Volvo previously set a global target of 800,000 annual sales shortly after it was bought by Zhejiang Geely Holding Group in 2010, but Mr Annwall said achieving that figure was less important than ensuring sustainable growth.

“Then we said 800,000 as a target for 2020. We still have that as a target,” he said.

“That’s one of many targets. If that comes half a year earlier or half a year later, no big deal. It’s a general direction of growth that we wanted to pinpoint. Then, in that growth, it’s more important that it’s sustainable and we do it in the right way than the exact number of cars.”

Despite its relatively small size compared with other markets, Mr Annwall said Australia was an important market for Volvo globally.

“I think it’s a market with very strong competition and it’s also a market where, obviously, some more premium competitors are doing a better job than us in taking market share,” he said.

“Just by rough numbers of it, it seems like there’s an opportunity for us to grow given how well Volvo has developed based on the premium competition. I think we should be able to see a similar story here.”

Mr Connor said the company had its work cut out for it in Australia, but added that he was confident in Volvo’s growth potential as a smaller player in the market.

“We’ve got a long way to go to, not just to catch up but to be the Volvo that we should be in Australia,” he said.

“We’re certainly not competing at the level that we want to, but we play a very important part to Asia-Pacific who we report to, and also to head offices in central and we do things in a nice, controlled manner.

“We’ve been fortunate enough to work with central to make sure that our volumes this year are realistic so we don’t want to be the biggest and the fastest-growing brand in Australia.

“We want to be the nice controlled brand that grows at the right rate, and then, obviously, gives a nice return to our shareholders as well. Yes, absolutely we can do more in Australia. You will see that next year (2018) and the year after, but it will be a nice controlled growth.

“Why I said 30 per cent growth, it sounds a lot, but it’s not really when you take out the XC60 and XC40. Once you take those out then the growth is fairly much static. We’re riding on the crest of the wave, if that makes sense.”

Mr Connor said he expected interest in the XC60 mid-size SUV would increase this year, despite the company pulling out of the rental market.

“Our volume opportunity, we will go from selling 1800 vehicles … to about 2500 vehicles for XC60. That’s natural growth, that’s not a false growth. Also, if you take out last year we did about 700 rentals. So this is an increase over and above the 700 rentals as well because we’re not going back into that segment in that kind of volume.”

Mr Connor said VCA did not need rental company sales, but would not abandon the segment altogether.

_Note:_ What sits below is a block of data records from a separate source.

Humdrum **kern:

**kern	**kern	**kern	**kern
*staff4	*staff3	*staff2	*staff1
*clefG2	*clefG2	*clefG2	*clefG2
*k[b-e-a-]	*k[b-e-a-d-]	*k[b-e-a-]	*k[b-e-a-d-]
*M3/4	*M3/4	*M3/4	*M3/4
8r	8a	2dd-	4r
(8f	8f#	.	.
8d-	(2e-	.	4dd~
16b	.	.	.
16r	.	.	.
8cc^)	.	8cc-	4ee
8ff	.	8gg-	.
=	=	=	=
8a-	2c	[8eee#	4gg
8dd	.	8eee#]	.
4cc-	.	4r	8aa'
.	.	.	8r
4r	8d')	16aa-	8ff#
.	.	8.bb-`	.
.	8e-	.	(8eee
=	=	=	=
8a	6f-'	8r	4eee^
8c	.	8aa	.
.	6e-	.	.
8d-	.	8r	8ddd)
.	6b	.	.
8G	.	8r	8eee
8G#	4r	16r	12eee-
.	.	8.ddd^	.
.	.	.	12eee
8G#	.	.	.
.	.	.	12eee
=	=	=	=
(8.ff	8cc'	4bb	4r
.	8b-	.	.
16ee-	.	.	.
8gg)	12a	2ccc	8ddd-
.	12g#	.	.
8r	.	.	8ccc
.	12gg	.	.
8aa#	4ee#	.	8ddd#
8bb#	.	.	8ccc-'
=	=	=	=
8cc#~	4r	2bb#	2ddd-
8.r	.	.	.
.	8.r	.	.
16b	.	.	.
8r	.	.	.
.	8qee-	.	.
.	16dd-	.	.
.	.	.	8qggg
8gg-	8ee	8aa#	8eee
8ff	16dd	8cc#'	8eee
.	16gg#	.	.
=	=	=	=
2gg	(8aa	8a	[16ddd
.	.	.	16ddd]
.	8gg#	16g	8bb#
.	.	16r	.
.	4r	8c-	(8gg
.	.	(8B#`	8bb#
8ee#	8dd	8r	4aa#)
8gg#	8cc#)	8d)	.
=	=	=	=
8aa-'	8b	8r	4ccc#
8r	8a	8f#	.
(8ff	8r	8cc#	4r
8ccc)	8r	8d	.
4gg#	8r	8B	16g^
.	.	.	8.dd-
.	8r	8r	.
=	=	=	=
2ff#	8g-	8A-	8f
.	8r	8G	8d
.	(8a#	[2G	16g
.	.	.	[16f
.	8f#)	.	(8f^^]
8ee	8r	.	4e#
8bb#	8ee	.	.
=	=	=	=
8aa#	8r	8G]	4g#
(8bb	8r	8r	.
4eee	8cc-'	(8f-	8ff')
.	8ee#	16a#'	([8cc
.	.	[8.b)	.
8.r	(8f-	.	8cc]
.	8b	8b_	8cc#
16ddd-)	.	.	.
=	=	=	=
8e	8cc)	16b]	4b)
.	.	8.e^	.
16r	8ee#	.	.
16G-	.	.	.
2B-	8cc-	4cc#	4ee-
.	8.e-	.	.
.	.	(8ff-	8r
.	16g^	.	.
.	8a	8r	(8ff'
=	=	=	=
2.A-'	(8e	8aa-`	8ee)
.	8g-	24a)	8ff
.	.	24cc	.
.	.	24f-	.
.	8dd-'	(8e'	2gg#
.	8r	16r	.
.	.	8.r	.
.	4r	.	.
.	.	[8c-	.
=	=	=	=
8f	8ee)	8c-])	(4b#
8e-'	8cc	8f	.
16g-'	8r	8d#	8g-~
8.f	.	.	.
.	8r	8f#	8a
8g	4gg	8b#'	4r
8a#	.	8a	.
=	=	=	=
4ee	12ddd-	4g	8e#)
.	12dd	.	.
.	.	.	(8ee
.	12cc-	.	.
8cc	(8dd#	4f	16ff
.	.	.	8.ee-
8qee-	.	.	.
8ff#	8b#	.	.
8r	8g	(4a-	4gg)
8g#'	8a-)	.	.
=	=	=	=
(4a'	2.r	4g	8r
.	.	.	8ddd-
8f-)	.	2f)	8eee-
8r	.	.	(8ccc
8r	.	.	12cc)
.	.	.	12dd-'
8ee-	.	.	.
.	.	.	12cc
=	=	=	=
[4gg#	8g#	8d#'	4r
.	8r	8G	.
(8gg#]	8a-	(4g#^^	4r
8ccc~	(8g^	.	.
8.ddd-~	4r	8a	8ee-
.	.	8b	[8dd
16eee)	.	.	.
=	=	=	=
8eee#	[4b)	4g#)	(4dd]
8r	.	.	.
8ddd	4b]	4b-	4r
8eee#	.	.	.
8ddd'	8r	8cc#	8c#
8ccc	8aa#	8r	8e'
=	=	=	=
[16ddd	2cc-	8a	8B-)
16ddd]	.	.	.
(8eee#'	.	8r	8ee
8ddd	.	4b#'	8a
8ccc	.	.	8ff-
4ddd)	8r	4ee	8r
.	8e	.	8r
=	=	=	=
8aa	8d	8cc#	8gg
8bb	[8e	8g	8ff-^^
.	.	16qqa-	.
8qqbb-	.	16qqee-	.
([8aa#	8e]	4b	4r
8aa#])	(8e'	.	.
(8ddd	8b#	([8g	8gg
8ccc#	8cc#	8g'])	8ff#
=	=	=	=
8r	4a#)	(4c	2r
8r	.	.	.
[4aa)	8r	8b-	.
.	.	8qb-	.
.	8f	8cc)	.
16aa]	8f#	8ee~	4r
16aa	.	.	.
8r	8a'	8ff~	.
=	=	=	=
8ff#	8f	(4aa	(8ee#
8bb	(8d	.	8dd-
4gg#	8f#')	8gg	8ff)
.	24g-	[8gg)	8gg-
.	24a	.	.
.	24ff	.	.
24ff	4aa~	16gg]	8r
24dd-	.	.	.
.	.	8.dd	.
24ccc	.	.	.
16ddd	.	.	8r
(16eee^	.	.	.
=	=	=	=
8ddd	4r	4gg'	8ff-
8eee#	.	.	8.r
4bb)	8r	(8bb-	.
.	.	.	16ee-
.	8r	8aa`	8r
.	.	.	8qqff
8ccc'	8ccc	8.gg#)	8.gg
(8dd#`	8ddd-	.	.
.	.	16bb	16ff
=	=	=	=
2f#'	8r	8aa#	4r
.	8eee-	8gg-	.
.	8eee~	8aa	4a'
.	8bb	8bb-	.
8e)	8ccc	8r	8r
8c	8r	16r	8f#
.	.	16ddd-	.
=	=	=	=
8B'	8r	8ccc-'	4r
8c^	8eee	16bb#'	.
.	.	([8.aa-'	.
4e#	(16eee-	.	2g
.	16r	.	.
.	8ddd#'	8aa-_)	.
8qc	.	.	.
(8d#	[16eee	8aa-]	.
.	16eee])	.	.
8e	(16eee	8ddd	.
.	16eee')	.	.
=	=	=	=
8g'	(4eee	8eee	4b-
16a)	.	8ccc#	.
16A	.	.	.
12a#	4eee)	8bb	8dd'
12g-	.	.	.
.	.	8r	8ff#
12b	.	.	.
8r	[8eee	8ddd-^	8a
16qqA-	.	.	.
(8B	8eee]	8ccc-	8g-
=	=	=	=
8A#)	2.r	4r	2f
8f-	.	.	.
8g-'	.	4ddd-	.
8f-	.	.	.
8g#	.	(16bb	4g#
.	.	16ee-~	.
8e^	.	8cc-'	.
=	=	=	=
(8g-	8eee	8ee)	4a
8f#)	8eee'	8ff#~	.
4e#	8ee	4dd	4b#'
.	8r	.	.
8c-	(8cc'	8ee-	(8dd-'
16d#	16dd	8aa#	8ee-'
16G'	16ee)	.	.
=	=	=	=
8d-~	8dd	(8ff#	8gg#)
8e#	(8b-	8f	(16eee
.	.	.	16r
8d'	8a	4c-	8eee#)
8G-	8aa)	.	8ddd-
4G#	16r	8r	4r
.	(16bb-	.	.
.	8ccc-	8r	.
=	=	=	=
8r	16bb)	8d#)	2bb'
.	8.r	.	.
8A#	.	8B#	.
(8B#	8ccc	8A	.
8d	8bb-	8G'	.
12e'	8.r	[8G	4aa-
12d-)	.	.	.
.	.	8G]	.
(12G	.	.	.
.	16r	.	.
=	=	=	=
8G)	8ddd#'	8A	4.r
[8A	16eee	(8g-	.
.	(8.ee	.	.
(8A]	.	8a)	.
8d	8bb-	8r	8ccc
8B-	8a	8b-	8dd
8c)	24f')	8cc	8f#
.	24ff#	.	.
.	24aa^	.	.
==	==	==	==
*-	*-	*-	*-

“We don’t need to do that volume. We will be in rental, but we won’t be to that level,” he said.

“Last year (2016) was driven off the back of stock and demand, but we now think that this year we’ve focused our energy on making sure we’ve got the right stock in the right place and we’ve now driven a demand-type scenario so we have got enough demand and we have just about the right level of supply.”

Mr Annwall predicted that Volvo’s global sales would have grown in 2017 “seven, eight per cent” beyond the 534,000 it recorded in 2016, but the figures will not be released for a couple of weeks.

“It would be maybe 570,000, that order of magnitude. We will have solid growth also for next year (2018) based on the new XC60, based on the XC40. Then having a full year of XC60 in most of the world. Then, we are launching two new cars next year as well. It will be a year of growth.”

The two new cars are expected to be the next-generation S60 and V60 mid-size sedan and wagon twins, but their Australian future is uncertain (see separate story).